To do:
A. Write out everything in the Kierkegaard passage from "By sweeping away" down to "individual really means.".
B. In the Kierkegaard passage, when does enlistment in a social genus come?

Source extract:
★ ★ ★ ★
By sweeping away the scenarios in which our lives blur the nakedness and isolation of the self-conscious beings that we are, Kierkegaard believed his suffering revealed to him what being an individual really means.
Kierkegaard makes it clear that his theme was not himself, not this particular individual, nor anything that he with his own background can represent, something for which he might seek disciples. "The single individual can mean the most unique of all or it can mean each and every one." [2] The "maieutic [i.e., Socratic or midwifery] purpose" of his writing had been to get hold of the "single individual" that everyone inherently is – despite popular proclamations about our being social animals. We are often told to hide our nakedness and assume that we are not properly human until socially clothed. The "existential" turn in writers, to which brigade Søren Kierkegaard undoubtedly belongs, is to see it in reverse. Our true nature is one of nakedness and need, not just for the means of survival as with other living beings, but more profoundly of a sense of naturalness in being human, something we see in other living creatures, while never reaching that scale of naturalness ourselves.
Clearly enough, there is the sense that Kierkegaard felt far from reaching this naturalness himself. But as a professional misfit he would see that "social animal" has a pathological as well as a natural or anthropological reading. Although it is in human nature to seek company, the trajectory of association is not only consolation but inevitably divisive. Humanity itself, a unified humanity, or absolute humanity, is left in limbo with no natural home or habitat. There are only "identities", individuals in association.
Enlistment in a social genus comes with birth. Either consciously or as a matter of course too obvious to bring to mind, we bear our generic descriptions from the start.
★ ★ ★ ★
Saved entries
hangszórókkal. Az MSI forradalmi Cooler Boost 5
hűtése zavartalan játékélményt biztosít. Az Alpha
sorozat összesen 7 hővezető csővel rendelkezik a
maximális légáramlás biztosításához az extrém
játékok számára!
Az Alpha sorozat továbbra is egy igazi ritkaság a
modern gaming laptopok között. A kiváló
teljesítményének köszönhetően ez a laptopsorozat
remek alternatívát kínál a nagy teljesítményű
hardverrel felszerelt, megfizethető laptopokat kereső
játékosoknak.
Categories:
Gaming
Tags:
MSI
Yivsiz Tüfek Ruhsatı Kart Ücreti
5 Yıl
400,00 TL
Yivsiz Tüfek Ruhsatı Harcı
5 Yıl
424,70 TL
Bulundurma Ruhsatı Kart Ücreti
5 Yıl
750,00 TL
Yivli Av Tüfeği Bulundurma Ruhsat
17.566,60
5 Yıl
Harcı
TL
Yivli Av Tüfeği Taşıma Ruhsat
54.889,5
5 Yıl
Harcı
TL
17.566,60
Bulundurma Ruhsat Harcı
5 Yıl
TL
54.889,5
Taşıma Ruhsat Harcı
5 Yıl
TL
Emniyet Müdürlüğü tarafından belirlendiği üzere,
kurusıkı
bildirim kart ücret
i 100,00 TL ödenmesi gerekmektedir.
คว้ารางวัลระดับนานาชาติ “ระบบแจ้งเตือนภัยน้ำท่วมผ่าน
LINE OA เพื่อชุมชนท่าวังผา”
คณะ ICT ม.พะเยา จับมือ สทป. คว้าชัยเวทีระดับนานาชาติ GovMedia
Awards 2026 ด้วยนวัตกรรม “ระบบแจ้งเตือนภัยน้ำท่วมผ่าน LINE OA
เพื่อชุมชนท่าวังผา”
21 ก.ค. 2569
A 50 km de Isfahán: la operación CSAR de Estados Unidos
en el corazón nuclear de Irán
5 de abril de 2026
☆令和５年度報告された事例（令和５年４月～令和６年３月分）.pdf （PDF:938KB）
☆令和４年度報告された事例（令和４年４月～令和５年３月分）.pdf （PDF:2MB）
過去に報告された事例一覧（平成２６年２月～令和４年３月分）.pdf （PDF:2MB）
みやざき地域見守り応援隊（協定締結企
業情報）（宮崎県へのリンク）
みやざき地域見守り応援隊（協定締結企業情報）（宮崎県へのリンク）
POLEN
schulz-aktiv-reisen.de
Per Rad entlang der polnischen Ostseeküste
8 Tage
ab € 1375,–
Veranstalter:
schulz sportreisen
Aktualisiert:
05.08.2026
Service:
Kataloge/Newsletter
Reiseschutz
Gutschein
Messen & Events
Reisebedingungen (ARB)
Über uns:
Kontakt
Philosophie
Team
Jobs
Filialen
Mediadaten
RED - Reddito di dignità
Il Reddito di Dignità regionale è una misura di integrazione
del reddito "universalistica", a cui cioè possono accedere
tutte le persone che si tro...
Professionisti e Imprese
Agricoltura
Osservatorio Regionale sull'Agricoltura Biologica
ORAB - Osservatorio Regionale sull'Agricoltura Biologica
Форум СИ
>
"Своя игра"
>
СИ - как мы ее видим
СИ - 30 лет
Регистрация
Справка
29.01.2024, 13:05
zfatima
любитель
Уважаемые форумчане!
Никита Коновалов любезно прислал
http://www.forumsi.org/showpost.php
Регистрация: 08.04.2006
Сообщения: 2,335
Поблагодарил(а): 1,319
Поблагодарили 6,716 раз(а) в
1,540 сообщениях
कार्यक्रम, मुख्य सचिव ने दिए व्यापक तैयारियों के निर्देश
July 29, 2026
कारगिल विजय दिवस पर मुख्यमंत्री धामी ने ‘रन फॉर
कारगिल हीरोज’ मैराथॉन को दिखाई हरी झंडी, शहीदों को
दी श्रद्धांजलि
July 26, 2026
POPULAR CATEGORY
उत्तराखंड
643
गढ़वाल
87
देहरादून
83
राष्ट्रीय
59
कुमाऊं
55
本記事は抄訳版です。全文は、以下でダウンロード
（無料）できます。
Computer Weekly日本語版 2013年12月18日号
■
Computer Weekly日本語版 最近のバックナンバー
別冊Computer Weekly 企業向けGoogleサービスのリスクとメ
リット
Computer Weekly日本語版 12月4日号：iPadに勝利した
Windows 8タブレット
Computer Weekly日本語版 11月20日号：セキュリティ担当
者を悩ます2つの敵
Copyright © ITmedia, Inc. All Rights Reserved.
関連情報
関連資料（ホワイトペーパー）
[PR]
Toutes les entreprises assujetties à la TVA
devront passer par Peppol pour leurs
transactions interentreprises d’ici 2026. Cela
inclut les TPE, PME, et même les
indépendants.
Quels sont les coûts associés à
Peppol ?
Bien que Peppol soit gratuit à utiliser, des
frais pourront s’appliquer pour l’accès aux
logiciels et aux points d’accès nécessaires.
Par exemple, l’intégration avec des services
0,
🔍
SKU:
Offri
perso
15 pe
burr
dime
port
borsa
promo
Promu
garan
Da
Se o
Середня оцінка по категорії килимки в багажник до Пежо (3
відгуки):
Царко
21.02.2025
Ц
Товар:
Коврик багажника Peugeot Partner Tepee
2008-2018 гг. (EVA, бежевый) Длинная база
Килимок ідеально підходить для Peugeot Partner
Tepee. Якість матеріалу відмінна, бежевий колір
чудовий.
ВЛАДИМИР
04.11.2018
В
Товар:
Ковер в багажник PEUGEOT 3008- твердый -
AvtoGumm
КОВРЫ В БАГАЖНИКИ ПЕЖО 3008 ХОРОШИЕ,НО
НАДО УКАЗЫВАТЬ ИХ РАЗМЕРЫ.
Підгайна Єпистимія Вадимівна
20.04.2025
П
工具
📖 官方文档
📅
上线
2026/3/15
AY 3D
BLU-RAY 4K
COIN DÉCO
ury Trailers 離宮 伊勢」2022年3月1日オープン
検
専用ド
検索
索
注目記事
★ ★ ★ ★
Replies:
A.
By sweeping away the scenarios in which our lives blur the nakedness and isolation of the self-conscious beings that we are, Kierkegaard believed his suffering revealed to him what being an individual really means.

B. It comes with birth.